Speaking to a group of 500 young leaders in London today, President Obama was asked which social activist campaigns had changed his mind while in office.
Answering the question, Obama spoke to his "evolution" on marriage equality (text via Towleroad):
“In the United States what has been remarkable is the rapidity with which the marriage equality movement changed the political landscape and hearts and minds and resulted in actual changes in law. It’s probably been the fastest set of changes that, in terms of the social movement, that I’ve seen. On issues of LGBT rights generally I didnt need a lot of pressure. I came in working on ending a policy called Don’t Ask, Don’t Tell that was preventing LGBT citizens from serving in our military openly. We did that very systematically. Policies in terms of those who had HIV AIDS being able to emigrate to our country, hospital visitations, there were a whole host of things that we were already doing.

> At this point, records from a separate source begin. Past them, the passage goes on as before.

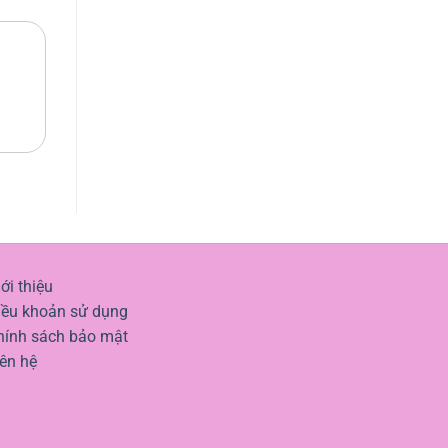
ới thiệu
iều khoản sử dụng
hính sách bảo mật
iên hệ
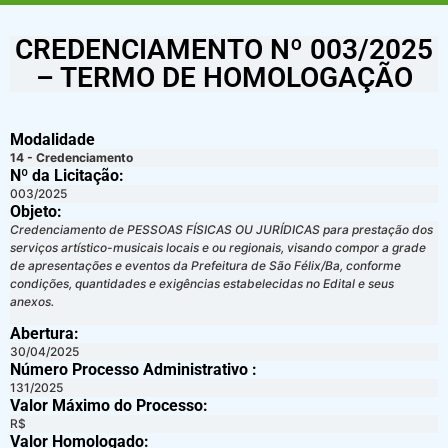
CREDENCIAMENTO Nº 003/2025
– TERMO DE HOMOLOGAÇÃO
Modalidade
14 - Credenciamento
Nº da Licitação: ​​
003/2025
Objeto:
Credenciamento de PESSOAS FÍSICAS OU JURÍDICAS para prestação dos
serviços artístico-musicais locais e ou regionais, visando compor a grade
de apresentações e eventos da Prefeitura de São Félix/Ba, conforme
condições, quantidades e exigências estabelecidas no Edital e seus
anexos.
Abertura:
30/04/2025
Número Processo Administrativo :
131/2025
Valor Máximo do Processo: ​
R$
Valor Homologado: ​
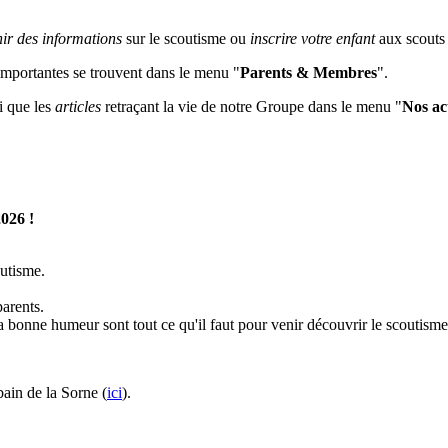
nir des informations
sur le scoutisme ou
inscrire votre enfant
aux scouts
 importantes se trouvent dans le menu "
Parents & Membres
".
i que les
articles
retraçant la vie de notre Groupe dans le menu "
Nos act
2026 !
outisme.
arents.
 bonne humeur sont tout ce qu'il faut pour venir découvrir le scoutisme
ain de la Sorne (
ici
).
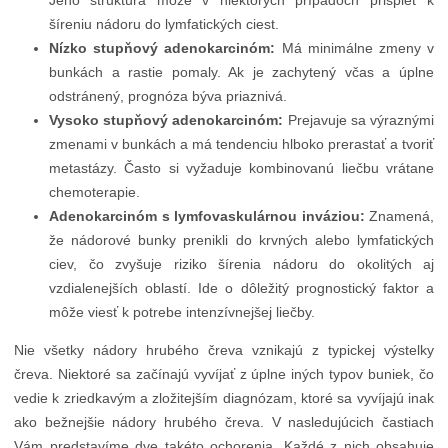
Jeho štruktúra môže v niektorých prípadoch prispieť k
šíreniu nádoru do lymfatických ciest.
Nízko stupňový adenokarcinóm:
Má minimálne zmeny v
bunkách a rastie pomaly. Ak je zachytený včas a úplne
odstránený, prognóza býva priaznivá.
Vysoko stupňový adenokarcinóm:
Prejavuje sa výraznými
zmenami v bunkách a má tendenciu hlboko prerastať a tvoriť
metastázy. Často si vyžaduje kombinovanú liečbu vrátane
chemoterapie.
Adenokarcinóm s lymfovaskulárnou inváziou:
Znamená,
že nádorové bunky prenikli do krvných alebo lymfatických
ciev, čo zvyšuje riziko šírenia nádoru do okolitých aj
vzdialenejších oblastí. Ide o dôležitý prognostický faktor a
môže viesť k potrebe intenzívnejšej liečby.
Nie všetky nádory hrubého čreva vznikajú z typickej výstelky
čreva. Niektoré sa začínajú vyvíjať z úplne iných typov buniek, čo
vedie k zriedkavým a zložitejším diagnózam, ktoré sa vyvíjajú inak
ako bežnejšie nádory hrubého čreva. V nasledujúcich častiach
Vám predstavíme dve takéto ochorenia. Každé z nich obsahuje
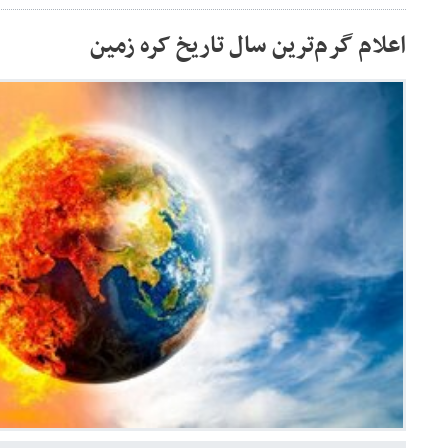
اعلام گرم‌ترین سال تاریخ کره زمین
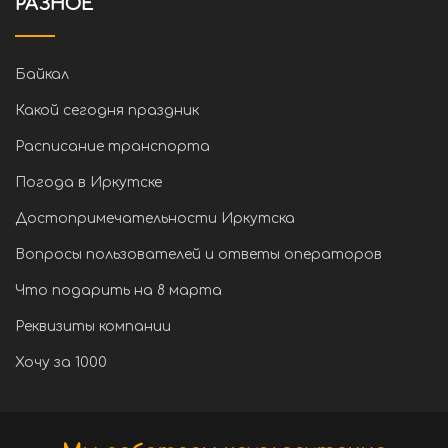
РАЗНОЕ
Байкал
Какой сегодня праздник
Расписание транспорта
Погода в Иркутске
Достопримечательности Иркутска
Вопросы пользователей и ответы операторов
Что подарить на 8 марта
Реквизиты компании
Хочу за 1000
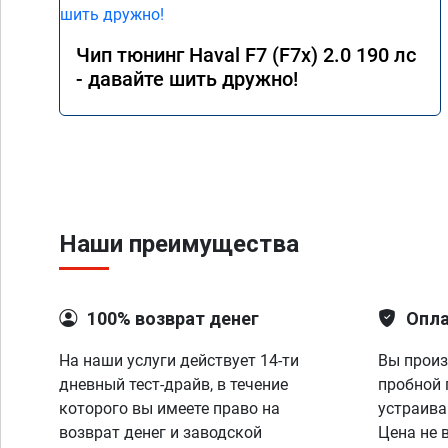
Чип тюнинг Haval F7 (F7x) 2.0 190 лс
- давайте шить дружно!
Наши преимущества
100% возврат денег
Опла
На наши услуги действует 14-ти
Вы произ
дневный тест-драйв, в течение
пробной 
которого вы имеете право на
устраива
возврат денег и заводской
Цена не 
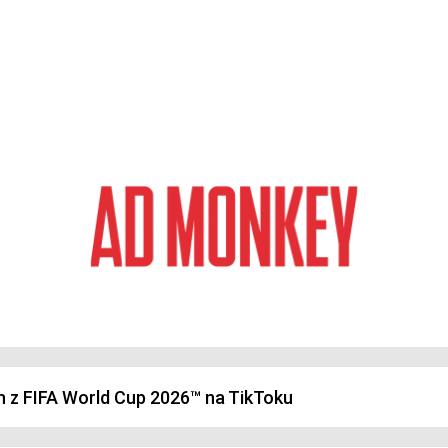
magazyn o marketingu, reklamie i kreatywności
h z FIFA World Cup 2026™ na TikToku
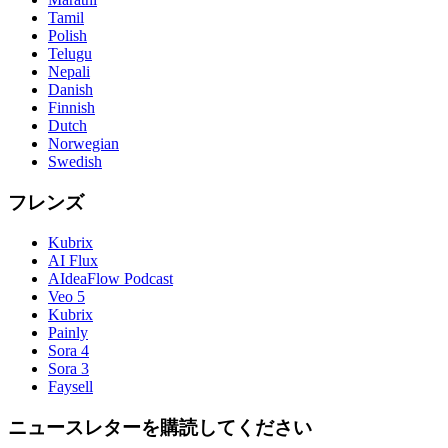
Tamil
Polish
Telugu
Nepali
Danish
Finnish
Dutch
Norwegian
Swedish
フレンズ
Kubrix
AI Flux
AIdeaFlow Podcast
Veo 5
Kubrix
Painly
Sora 4
Sora 3
Faysell
ニュースレターを購読してください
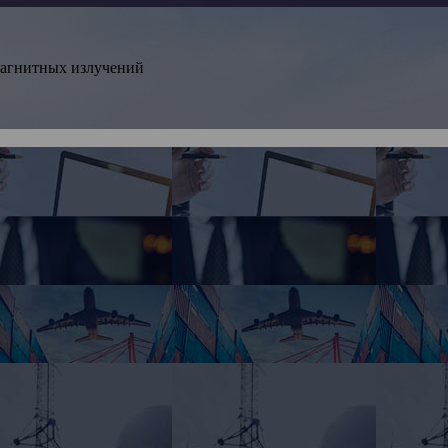
магнитных излучений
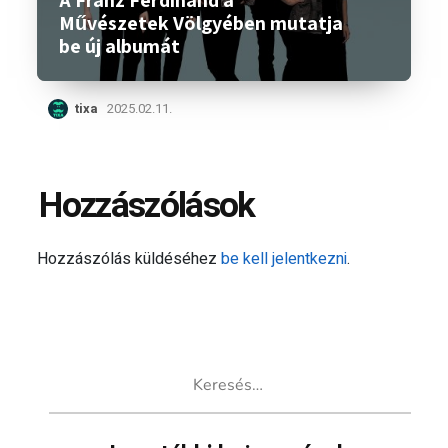
A Franz Ferdinand a
Művészetek Völgyében mutatja
be új albumát
tixa
2025.02.11.
Hozzászólások
Hozzászólás küldéséhez
be kell jelentkezni
.
Keresés:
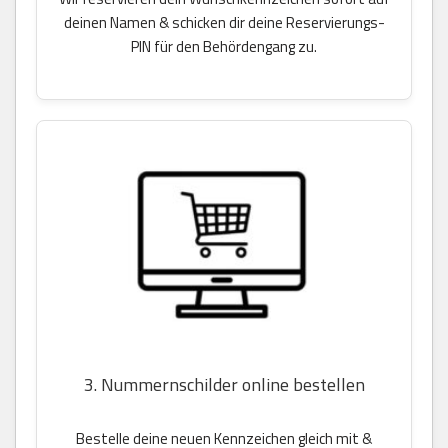
deinen Namen & schicken dir deine Reservierungs-
PIN für den Behördengang zu.
3. Nummernschilder online bestellen
Bestelle deine neuen Kennzeichen gleich mit &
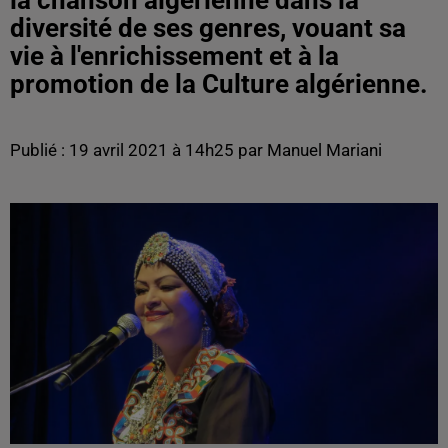
la chanson algérienne dans la
diversité de ses genres, vouant sa
vie à l'enrichissement et à la
promotion de la Culture algérienne.
Publié : 19 avril 2021 à 14h25 par Manuel Mariani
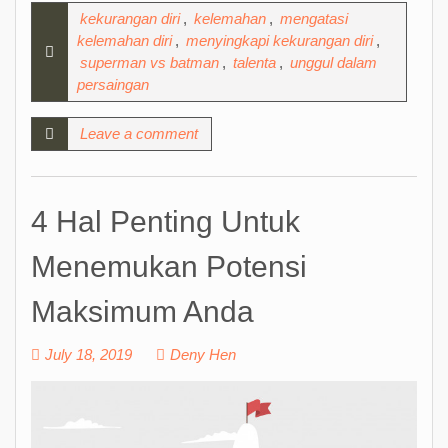
kekurangan diri
,
kelemahan
,
mengatasi
kelemahan diri
,
menyingkapi kekurangan diri
,
superman vs batman
,
talenta
,
unggul dalam
persaingan
Leave a comment
4 Hal Penting Untuk
Menemukan Potensi
Maksimum Anda
July 18, 2019
Deny Hen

“But on marriage equality I was in favor of what’s called civil unions. My notion was initially that labeling those partnerships as marriage wasn’t necessary as long as people were getting the same rights and it would disentangle them from some of the religious connotations that marriage had in the minds of a lot of Americans.
“And that’s where I think…I have to confess that my children generally had an impact on me. People I loved who were in monogamous same-sex relationships explained to me what I should have understood earlier. Which is it was not simply about legal rights but about a sense of stigma – that if you’re calling it something different it means less in the eyes of society. I believe that the manner in which the LGBT community described marriage equality as not some radical thing but actually reached out to people who said they care about family values and said ‘if you care about everything that families provide – stability and commitment and partnership – then this is actually a pretty conservative position to take, that you should be in favor of this.’ I thought there was a lot of smarts in reaching out and building and framing the issue in a way that could bring in people who initially didn’t agree with them.”